BOJ mempertahankan penilaiannya pada ekonomi, dengan mengatakan itu ” sebagai tren, meskipun tetap dalam keadaan parah karena dampak pandemi.”

Seperti yang diharapkan secara luas, BOJ mempertahankan target suku bunga jangka pendek di -0,1% dan untuk imbal hasil obligasi 10-tahun sekitar 0%.

Tinjauan suku bunga muncul menjelang pemilihan kepemimpinan partai yang berkuasa pada 29 September yang dapat mengalihkan fokus pemerintah dari sikap saat ini berdasarkan kebijakan reflasionis “Abenomics” mantan perdana menteri Shinzo Abe, ungkap para analis.

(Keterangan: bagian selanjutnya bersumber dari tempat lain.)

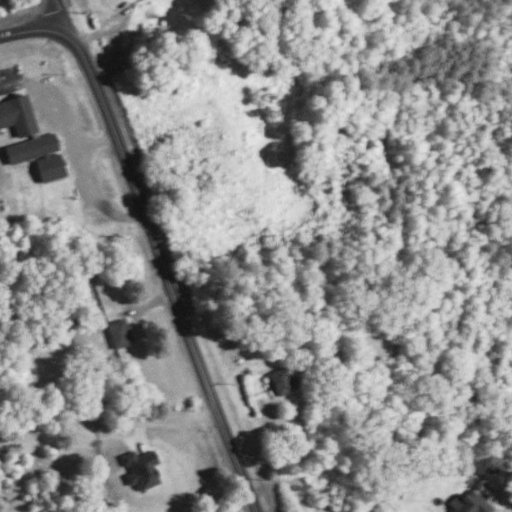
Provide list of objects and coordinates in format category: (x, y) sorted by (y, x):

Sementara para kandidat sepakat tentang perlunya mempertahankan dukungan moneter besar-besaran untuk saat ini, mereka berbeda dalam jalur kebijakan jangka panjang yang lebih disukai, area yang mungkin akan dihadapi oleh Gubernur Haruhiko Kuroda pada briefing pasca-pertemuannya.

Ekonomi Jepang bangkit dari kelesuan tahun lalu, karena permintaan global yang cukup kuat sebagian menutupi hantaman terhadap konsumsi dari perpanjangan keadaan darurat dalam memerangi pandemi.

Tetapi kendala pasokan, terutama untuk chip dan suku cadang yang diproduksi di Asia Tenggara, telah memaksa beberapa perusahaan Jepang untuk memangkas produksi, meningkatkan kekhawatiran di antara para pembuat kebijakan bahwa pemulihan Jepang dapat tertunda.

Inflasi yang lemah juga telah memperkuat ekspektasi BOJ akan tertinggal dari bank sentral utama lainnya dalam menarik kembali stimulus. Harga konsumen inti turun 0,2% pada Juli dari tahun sebelumnya dan menjadi penurunan bulanan ke-12 berturut-turut, karena konsumsi yang lemah membuat perusahaan enggan meneruskan kenaikan biaya bahan baku ke rumah tangga.